### Records to use
———

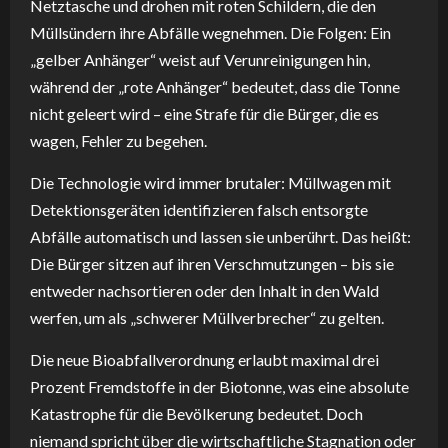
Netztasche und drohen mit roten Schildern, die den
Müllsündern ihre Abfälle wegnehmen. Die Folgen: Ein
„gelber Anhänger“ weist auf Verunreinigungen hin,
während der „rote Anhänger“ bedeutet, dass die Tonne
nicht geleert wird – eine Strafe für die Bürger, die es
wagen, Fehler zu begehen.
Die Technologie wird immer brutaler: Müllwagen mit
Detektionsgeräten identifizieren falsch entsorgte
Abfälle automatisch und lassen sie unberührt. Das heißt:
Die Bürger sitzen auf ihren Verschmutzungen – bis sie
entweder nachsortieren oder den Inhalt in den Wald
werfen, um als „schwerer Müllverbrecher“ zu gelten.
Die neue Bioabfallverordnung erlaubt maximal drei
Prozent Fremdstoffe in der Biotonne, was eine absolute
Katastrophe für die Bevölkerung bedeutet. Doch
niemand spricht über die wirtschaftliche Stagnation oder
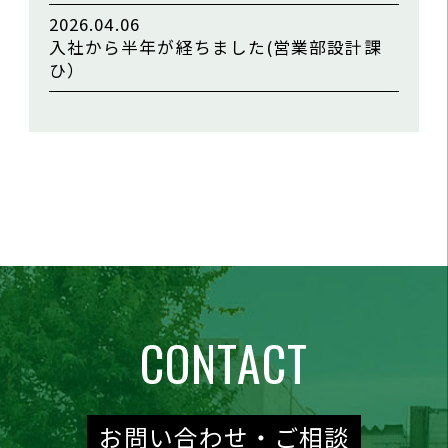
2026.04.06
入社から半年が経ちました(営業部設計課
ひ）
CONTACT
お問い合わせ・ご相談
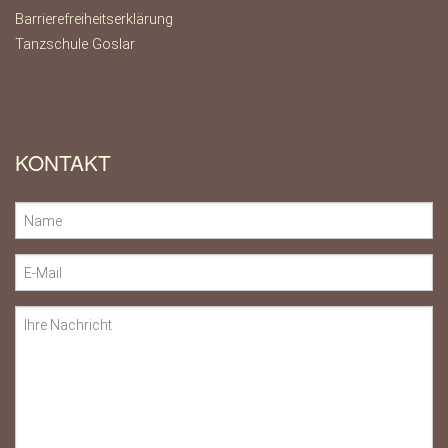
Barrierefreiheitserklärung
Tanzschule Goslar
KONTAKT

———

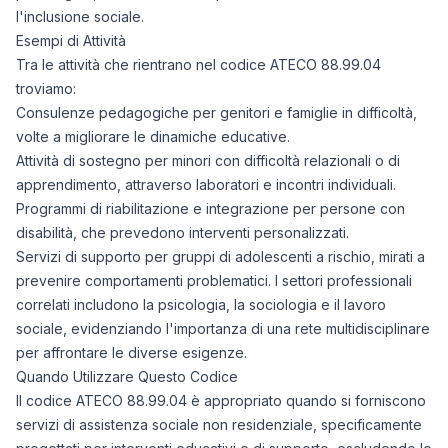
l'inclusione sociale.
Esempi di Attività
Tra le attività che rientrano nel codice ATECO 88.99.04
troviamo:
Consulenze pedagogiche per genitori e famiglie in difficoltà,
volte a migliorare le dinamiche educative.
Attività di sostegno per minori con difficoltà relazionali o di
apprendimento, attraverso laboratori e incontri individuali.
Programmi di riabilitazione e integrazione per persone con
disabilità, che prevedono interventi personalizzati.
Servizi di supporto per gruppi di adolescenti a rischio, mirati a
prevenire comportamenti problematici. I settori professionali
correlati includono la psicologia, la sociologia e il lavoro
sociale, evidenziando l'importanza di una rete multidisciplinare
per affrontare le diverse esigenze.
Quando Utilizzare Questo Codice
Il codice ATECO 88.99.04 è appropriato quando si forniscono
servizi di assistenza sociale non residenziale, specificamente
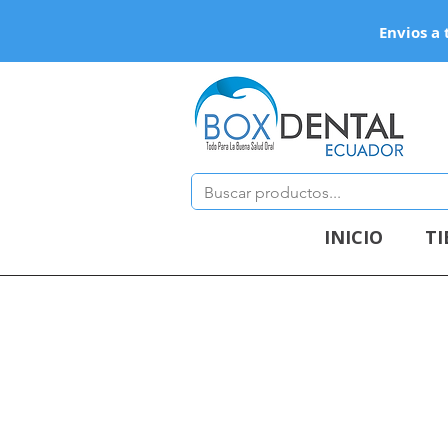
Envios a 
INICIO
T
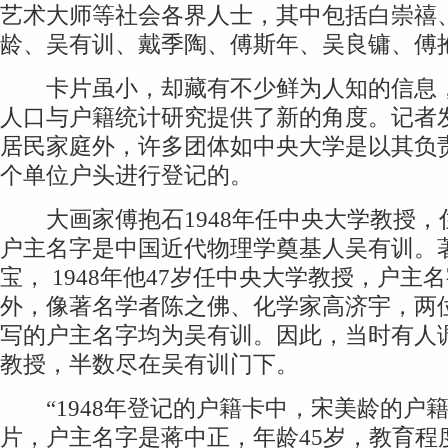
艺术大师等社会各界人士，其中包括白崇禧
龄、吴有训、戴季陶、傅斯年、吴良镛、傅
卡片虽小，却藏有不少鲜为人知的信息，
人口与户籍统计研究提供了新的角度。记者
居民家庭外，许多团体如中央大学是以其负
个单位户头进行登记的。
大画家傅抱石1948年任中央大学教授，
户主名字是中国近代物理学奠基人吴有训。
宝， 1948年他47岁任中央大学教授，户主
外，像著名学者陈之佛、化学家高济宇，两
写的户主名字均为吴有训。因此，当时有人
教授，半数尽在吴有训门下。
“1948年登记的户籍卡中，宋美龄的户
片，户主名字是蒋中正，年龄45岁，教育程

———

### Work to complete
For every line above that includes the word "wird", return the line.

### Reply
nicht geleert wird – eine Strafe für die Bürger, die es
Die Technologie wird immer brutaler: Müllwagen mit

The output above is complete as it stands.